*What to work on*. Look for the word "depth" in the data below, and copy every line that holds it.

*Records shown*.
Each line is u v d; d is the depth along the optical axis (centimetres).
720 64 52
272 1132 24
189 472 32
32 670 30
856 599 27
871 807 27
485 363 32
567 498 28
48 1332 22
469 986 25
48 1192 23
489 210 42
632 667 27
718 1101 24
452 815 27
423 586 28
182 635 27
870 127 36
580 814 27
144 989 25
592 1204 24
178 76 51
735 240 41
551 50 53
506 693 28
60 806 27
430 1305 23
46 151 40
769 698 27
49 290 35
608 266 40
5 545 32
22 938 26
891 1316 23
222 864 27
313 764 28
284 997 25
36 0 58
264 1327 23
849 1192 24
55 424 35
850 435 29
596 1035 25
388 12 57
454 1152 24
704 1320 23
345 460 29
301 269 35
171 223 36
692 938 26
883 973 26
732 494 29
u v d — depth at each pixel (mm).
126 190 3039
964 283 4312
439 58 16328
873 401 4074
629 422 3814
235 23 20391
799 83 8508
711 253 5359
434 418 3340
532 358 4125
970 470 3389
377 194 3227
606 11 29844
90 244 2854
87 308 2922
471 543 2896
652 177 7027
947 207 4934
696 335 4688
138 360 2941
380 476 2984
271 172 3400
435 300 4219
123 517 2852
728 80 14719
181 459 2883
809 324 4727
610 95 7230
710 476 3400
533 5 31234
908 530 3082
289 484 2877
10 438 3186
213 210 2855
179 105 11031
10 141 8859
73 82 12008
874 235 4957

*Task solution*.
Each line is u v d; d is the depth along the optical axis (centimetres).
u v d — depth at each pixel (mm).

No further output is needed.